++++ RECORDED INFORMATION

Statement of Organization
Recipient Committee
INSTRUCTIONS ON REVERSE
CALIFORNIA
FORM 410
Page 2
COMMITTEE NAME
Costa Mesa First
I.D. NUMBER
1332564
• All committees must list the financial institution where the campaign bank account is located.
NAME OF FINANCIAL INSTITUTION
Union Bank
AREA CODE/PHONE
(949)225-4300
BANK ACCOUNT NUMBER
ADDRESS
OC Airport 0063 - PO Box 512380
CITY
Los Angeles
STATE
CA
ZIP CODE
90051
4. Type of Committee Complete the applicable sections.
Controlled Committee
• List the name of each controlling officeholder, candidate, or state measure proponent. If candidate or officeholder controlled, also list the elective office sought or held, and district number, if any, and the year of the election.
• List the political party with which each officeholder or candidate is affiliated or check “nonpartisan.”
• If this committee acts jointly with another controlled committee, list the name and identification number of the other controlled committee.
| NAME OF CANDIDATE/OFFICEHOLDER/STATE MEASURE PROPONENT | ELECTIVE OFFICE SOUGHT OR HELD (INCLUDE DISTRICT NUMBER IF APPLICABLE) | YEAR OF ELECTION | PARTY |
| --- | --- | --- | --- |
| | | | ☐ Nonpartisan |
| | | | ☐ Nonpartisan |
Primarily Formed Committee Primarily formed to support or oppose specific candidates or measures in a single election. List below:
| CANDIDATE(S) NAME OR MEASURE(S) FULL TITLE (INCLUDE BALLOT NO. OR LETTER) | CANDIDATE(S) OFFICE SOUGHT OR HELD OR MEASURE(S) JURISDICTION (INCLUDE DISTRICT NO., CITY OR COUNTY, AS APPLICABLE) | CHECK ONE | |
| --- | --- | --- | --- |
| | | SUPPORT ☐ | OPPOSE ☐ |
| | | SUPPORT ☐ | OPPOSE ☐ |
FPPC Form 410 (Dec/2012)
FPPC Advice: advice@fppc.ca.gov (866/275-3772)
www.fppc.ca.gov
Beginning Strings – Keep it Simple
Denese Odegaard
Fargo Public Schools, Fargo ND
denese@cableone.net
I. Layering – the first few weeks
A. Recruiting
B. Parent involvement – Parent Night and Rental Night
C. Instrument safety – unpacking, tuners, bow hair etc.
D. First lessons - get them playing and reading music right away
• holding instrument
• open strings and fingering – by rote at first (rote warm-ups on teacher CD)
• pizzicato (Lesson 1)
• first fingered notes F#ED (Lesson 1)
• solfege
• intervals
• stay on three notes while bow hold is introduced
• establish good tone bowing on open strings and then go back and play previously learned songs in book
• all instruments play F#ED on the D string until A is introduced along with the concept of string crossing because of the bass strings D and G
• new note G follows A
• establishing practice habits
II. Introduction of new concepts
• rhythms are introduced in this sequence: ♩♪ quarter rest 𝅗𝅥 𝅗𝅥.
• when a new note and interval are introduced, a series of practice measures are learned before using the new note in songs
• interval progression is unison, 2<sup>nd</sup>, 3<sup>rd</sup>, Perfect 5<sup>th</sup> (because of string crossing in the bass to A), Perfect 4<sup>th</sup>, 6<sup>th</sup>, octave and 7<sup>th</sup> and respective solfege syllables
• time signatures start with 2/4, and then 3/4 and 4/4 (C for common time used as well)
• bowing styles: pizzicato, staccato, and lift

++++++++

> [TASK REQUIREMENTS] Copy the records above. Keep every word as it is.

> [SOLUTION]
Statement of Organization
Recipient Committee
INSTRUCTIONS ON REVERSE
CALIFORNIA
FORM 410
Page 2
COMMITTEE NAME
Costa Mesa First
I.D. NUMBER
1332564
• All committees must list the financial institution where the campaign bank account is located.
NAME OF FINANCIAL INSTITUTION
Union Bank
AREA CODE/PHONE
(949)225-4300
BANK ACCOUNT NUMBER
ADDRESS
OC Airport 0063 - PO Box 512380
CITY
Los Angeles
STATE
CA
ZIP CODE
90051
4. Type of Committee Complete the applicable sections.
Controlled Committee
• List the name of each controlling officeholder, candidate, or state measure proponent. If candidate or officeholder controlled, also list the elective office sought or held, and district number, if any, and the year of the election.
• List the political party with which each officeholder or candidate is affiliated or check “nonpartisan.”
• If this committee acts jointly with another controlled committee, list the name and identification number of the other controlled committee.
| NAME OF CANDIDATE/OFFICEHOLDER/STATE MEASURE PROPONENT | ELECTIVE OFFICE SOUGHT OR HELD (INCLUDE DISTRICT NUMBER IF APPLICABLE) | YEAR OF ELECTION | PARTY |
| --- | --- | --- | --- |
| | | | ☐ Nonpartisan |
| | | | ☐ Nonpartisan |
Primarily Formed Committee Primarily formed to support or oppose specific candidates or measures in a single election. List below:
| CANDIDATE(S) NAME OR MEASURE(S) FULL TITLE (INCLUDE BALLOT NO. OR LETTER) | CANDIDATE(S) OFFICE SOUGHT OR HELD OR MEASURE(S) JURISDICTION (INCLUDE DISTRICT NO., CITY OR COUNTY, AS APPLICABLE) | CHECK ONE | |
| --- | --- | --- | --- |
| | | SUPPORT ☐ | OPPOSE ☐ |
| | | SUPPORT ☐ | OPPOSE ☐ |
FPPC Form 410 (Dec/2012)
FPPC Advice: advice@fppc.ca.gov (866/275-3772)
www.fppc.ca.gov
Beginning Strings – Keep it Simple
Denese Odegaard
Fargo Public Schools, Fargo ND
denese@cableone.net
I. Layering – the first few weeks
A. Recruiting
B. Parent involvement – Parent Night and Rental Night
C. Instrument safety – unpacking, tuners, bow hair etc.
D. First lessons - get them playing and reading music right away
• holding instrument
• open strings and fingering – by rote at first (rote warm-ups on teacher CD)
• pizzicato (Lesson 1)
• first fingered notes F#ED (Lesson 1)
• solfege
• intervals
• stay on three notes while bow hold is introduced
• establish good tone bowing on open strings and then go back and play previously learned songs in book
• all instruments play F#ED on the D string until A is introduced along with the concept of string crossing because of the bass strings D and G
• new note G follows A
• establishing practice habits
II. Introduction of new concepts
• rhythms are introduced in this sequence: ♩♪ quarter rest 𝅗𝅥 𝅗𝅥.
• when a new note and interval are introduced, a series of practice measures are learned before using the new note in songs
• interval progression is unison, 2<sup>nd</sup>, 3<sup>rd</sup>, Perfect 5<sup>th</sup> (because of string crossing in the bass to A), Perfect 4<sup>th</sup>, 6<sup>th</sup>, octave and 7<sup>th</sup> and respective solfege syllables
• time signatures start with 2/4, and then 3/4 and 4/4 (C for common time used as well)
• bowing styles: pizzicato, staccato, and lift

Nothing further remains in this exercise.